Every year, millions of tons of plastic trash is delivered to landfills, where it will persist for hundreds to thousands of years. Globally, over 90% of the plastic that we throw away is not recycled. Plastic that is recycled requires fossil fuel to transport and process. The rest ends up scattered around the landscape, much of which eventually flows into oceans.

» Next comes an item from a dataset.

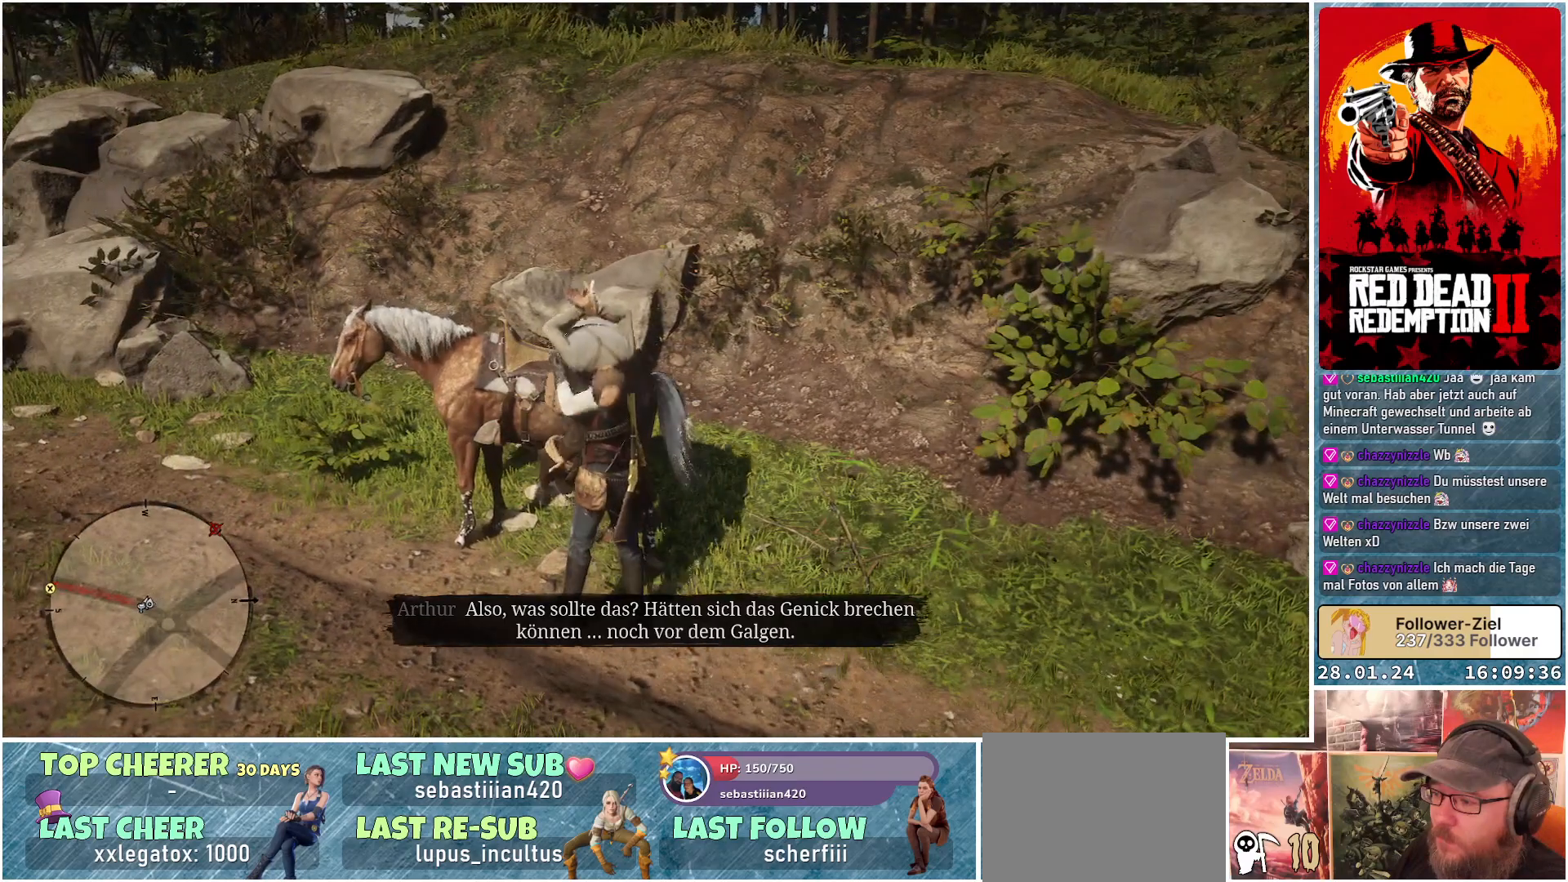
{"buttons": [], "left_stick": "center", "right_stick": "left", "events": [[317, "right_stick", "left"]]}
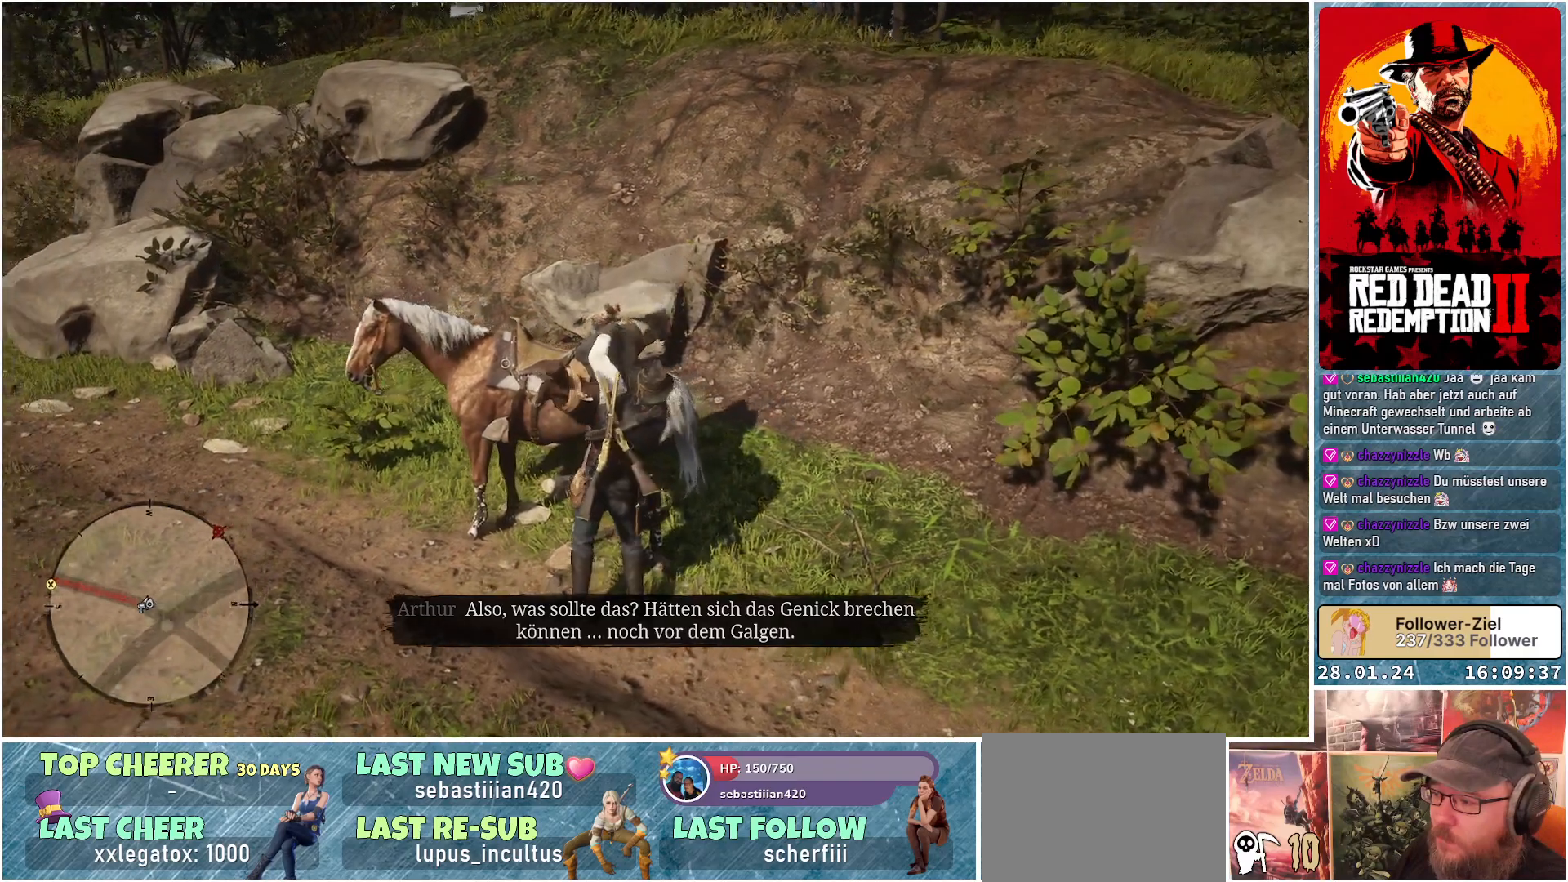
{"buttons": [], "left_stick": "center", "right_stick": "left", "events": []}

Chemical byproducts are another concern. Some plastics emit harmful chemicals that are released into our bodies and the environment, with a range of negative effects. We are still learning which plastics are ‘safe’, and which could be toxic.
But it’s not all bad. Despite their many harms, plastics have also allowed us to develop essential technologies found in medical equipment, computers, and infrastructure needed for things like transportation and communication.
Author of the book Plastic Purge: How to Use Less Plastic, Eat Better, Keep Toxins Out of Your Body and Help Save the Sea Turtles, SanClements is an advocate for wise plastic consumption. SanClements explores the ‘good, the bad, and the ugly’ of plastics, with recommendations for which plastic products to embrace, reduce, and eliminate. By using plastics selectively, SanClements offers practical tips to benefit the environment and help us lead healthier lives.
This event is co-sponsored by The Millbrook Garden Club.
Dr. Michael SanClements leads the Terrestrial Instrument Science Team at the National Ecological Observatory Network (NEON) and is an Associate Faculty Member of the Institute of Arctic and Alpine Research at the University of Colorado, Boulder. Mike is a forest soil scientist whose research has expanded into the limnology and the biogeochemistry of temperate and polar ecosystems. Beyond research, SanClements is interested in science outreach, journalism, and climate adaptation.
SanClements holds a BS in Resource Conservation from the University of Montana, an MS in Soil Science from North Carolina State University and a PhD in Ecology and Environmental Sciences from the University of Maine.